In un contesto internazionale segnato da “incertezze” e da “timori per la pace”, il tema dell’Europa torna con forza al centro del dibattito pubblico e politico. Non solo come spazio economico o istituzionale, ma come progetto storico e culturale che chiede di essere ripensato nelle sue fondamenta. È su questo crinale che si colloca l’iniziativa di un Convegno Regionale ad Ancona organizzato da associazioni e movimenti di ispirazione cristiana, sul senso e sull’attualità del “Codice per una nuova Europa”, nel solco dell’esperienza di Camaldoli.
Si tratta di un documento della massima importanza, un codice per una nuova Camaldoli, richiamando il valore che ebbe il primo Codice di Camaldoli: “ispirò la nostra stessa carta costituzionale con riferimento alla sua anima, diciamo, più personalistica, di ispirazione più cristiana. Una “operazione di lievito” che oggi viene riproposta in ambito europeo, a partire dalla consapevolezza che l’Europa deve acquisire una sempre maggiore consapevolezza della propria unità e della propria identità.
L’ Europa contemporanea è sotto pressione: oggi è attaccata da più parti, sia da potenze tradizionalmente ostili sia da potenze che storicamente ci erano sempre state amiche, ma che oggi sembrano non sopportare più, diciamo, questo ruolo che abbiamo a lungo avuto di loro interlocutori privilegiati. In questo scenario, l’Unione rischia di restare prigioniera di una visione riduttiva: l’Europa per diventare anima, cosa della quale ci accorgiamo non poter fare a meno, non può continuare a fondarsi su dei non-valori, cioè sulla disidentificazione da qualunque tipo di valore identitario.

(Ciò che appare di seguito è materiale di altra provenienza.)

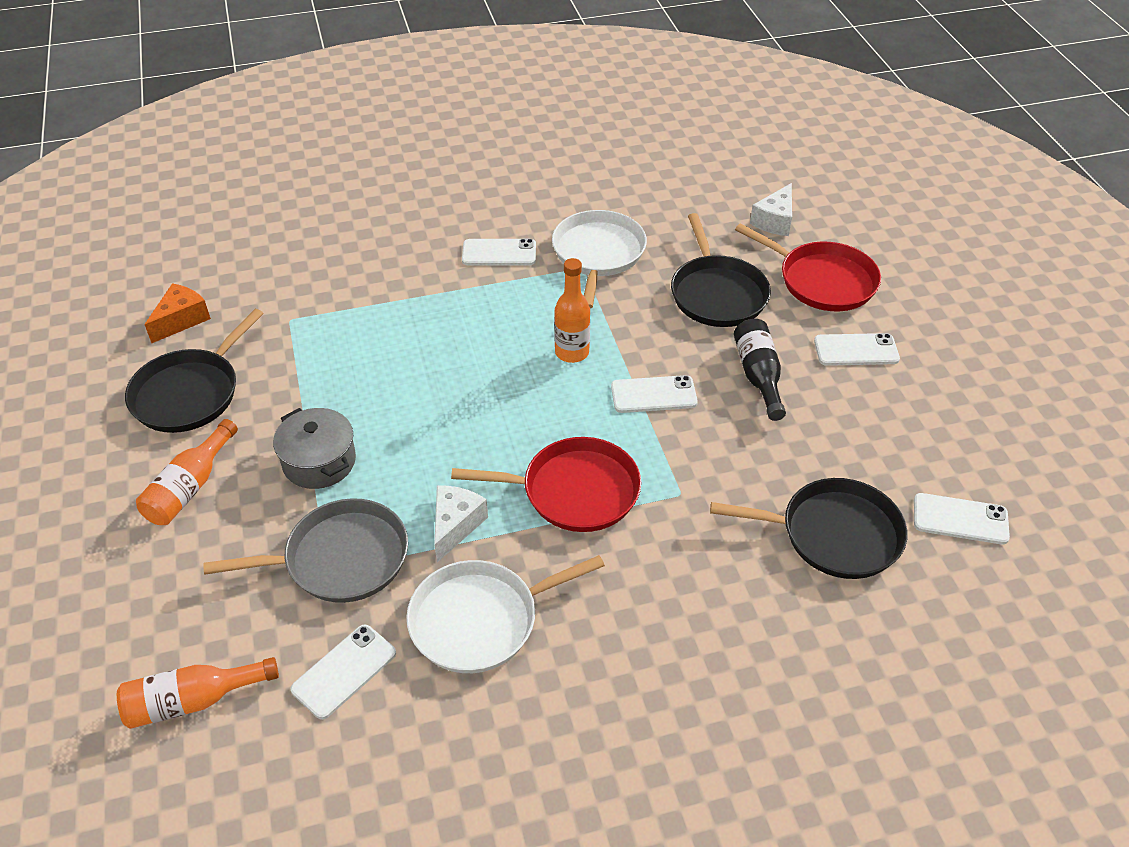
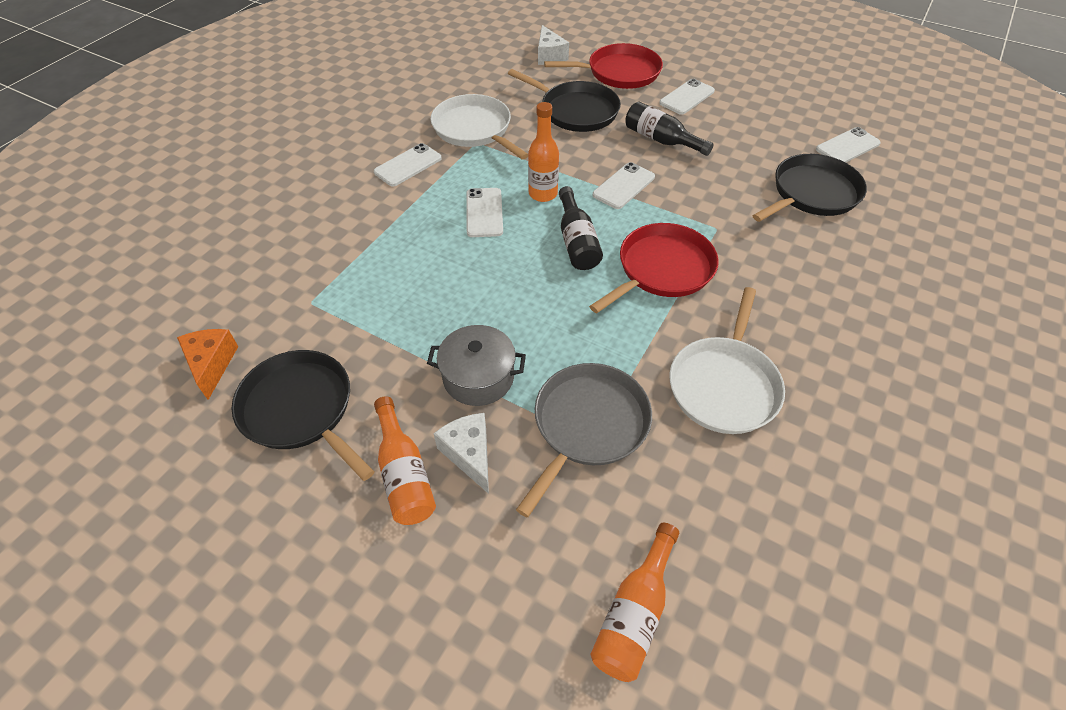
camera: 45 degrees left, 5 degrees up
(190, 393) = (301, 410): black pan -> black pan turned 150 degrees clockwise
(344, 671) = (698, 491): white phone -> white phone (484, 213)
(455, 525) = (627, 343): white cheese -> white cheese (469, 454)
(539, 414) = (577, 241): none -> black bottle

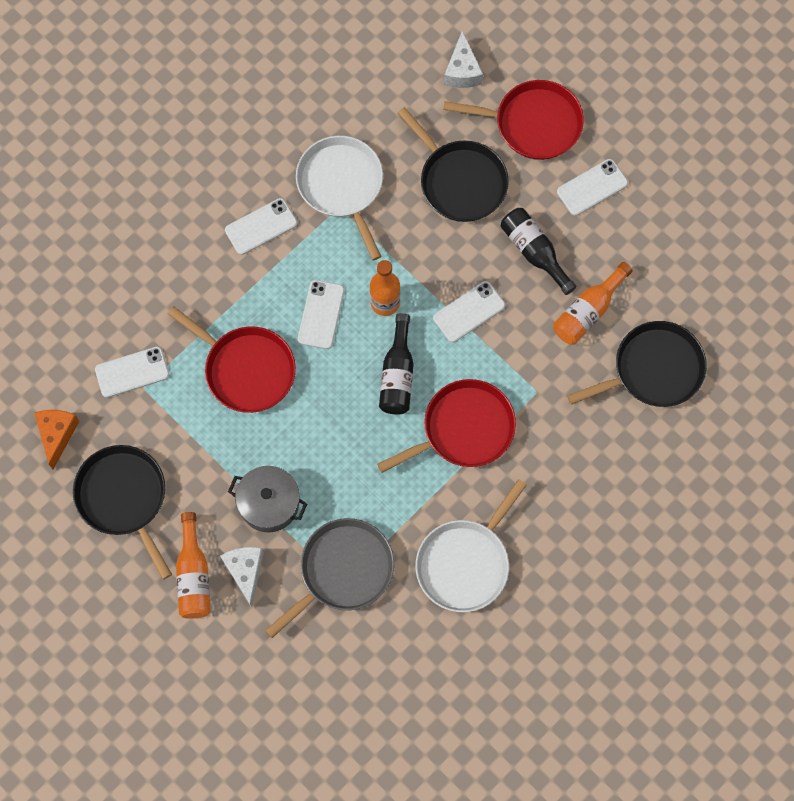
camera: 15 degrees right, 20 degrees up
(420, 266) = (246, 369): none -> red pan
(634, 613) = (326, 719): orange bottle -> orange bottle (588, 311)
(847, 146) = (728, 312): white phone -> white phone (132, 372)

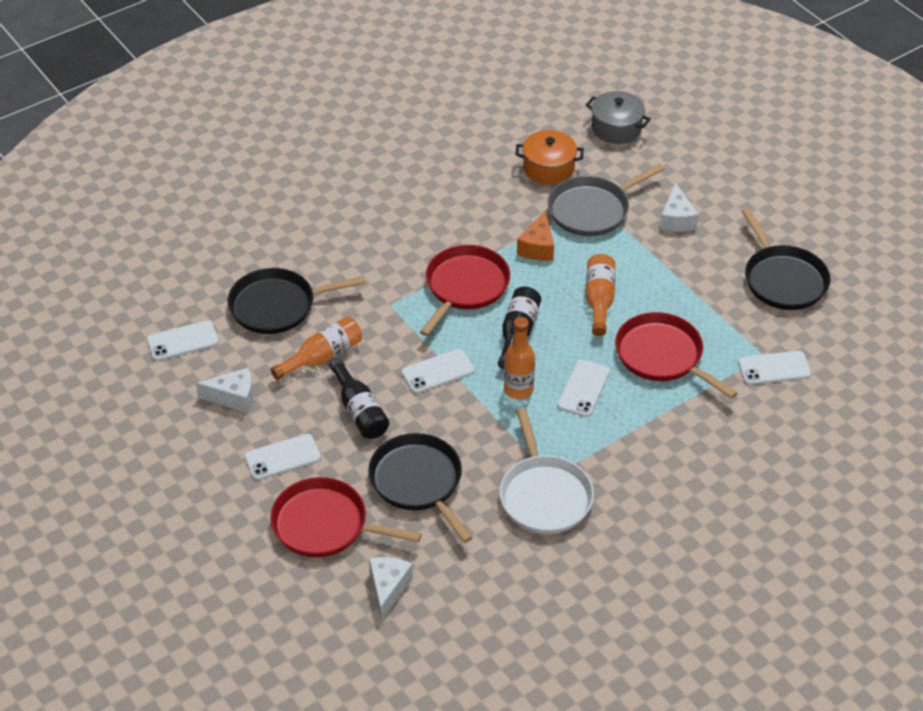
camera: 170 degrees left, 25 degrees down
(57, 435) = (846, 331): orange cheese -> orange cheese (537, 247)
(194, 575) = (722, 222): orange bottle -> orange bottle (599, 300)
(261, 227) = (635, 470): white phone -> white phone (183, 341)
(269, 504) = (651, 259): grey pot -> grey pot (616, 128)
(402, 633) = (548, 168): none -> orange pot
(463, 429) = (465, 287): red pan -> red pan turned 135 degrees clockwise
(465, 563) = (485, 202): white pan -> none
(660, 248) = (234, 397): none -> white cheese

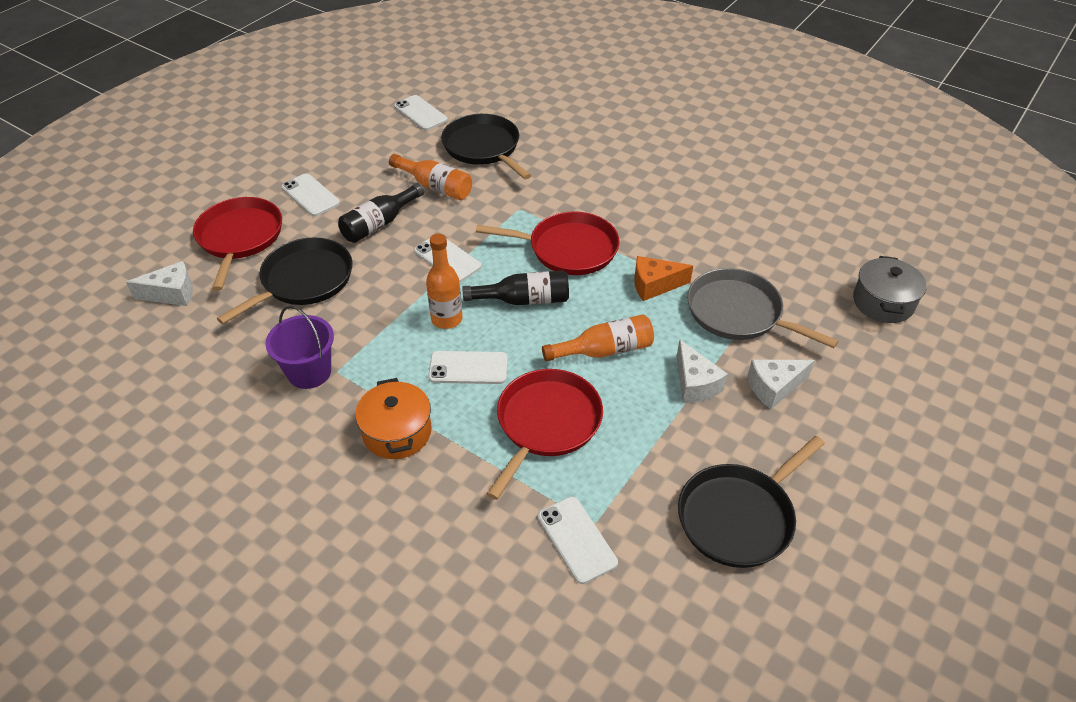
camera: 70 degrees right, 0 degrees up
(234, 397) = (369, 153): white cheese -> white cheese (694, 384)
(544, 495) = (309, 372): white pan -> purple bucket
(548, 168) = (777, 265): orange pot -> orange pot (397, 432)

Da qui il nodo delle radici. Il contributo dei cattolici e in generale dei cristiani europei. Il più prezioso contributo non può che consistere in questo, cioè nell’aiutare a riscoprire le radici comuni. Non per costruire chiusure: non naturalmente in un clima di esclusivismo e di discriminazione nei confronti di chi cristiano non è. L’identità europea è, prima di tutto, un fatto storico-culturale: L’Europa non è il prodotto della geografia è il prodotto della storia e della cultura. L’Europa e la sua irrinunciabile identità sono il prodotto di un’esperienza storica che è innanzitutto di tipo spirituale, di tipo culturale.

Certi che questo appuntamento possa rappresentare un’importante occasione di crescita, di discernimento ecclesiale e di rafforzamento delle reti territoriali ed un invito alla consapevolezza della propria responsabilità e della necessità di partecipare alla vita pubblica, a livello europeo.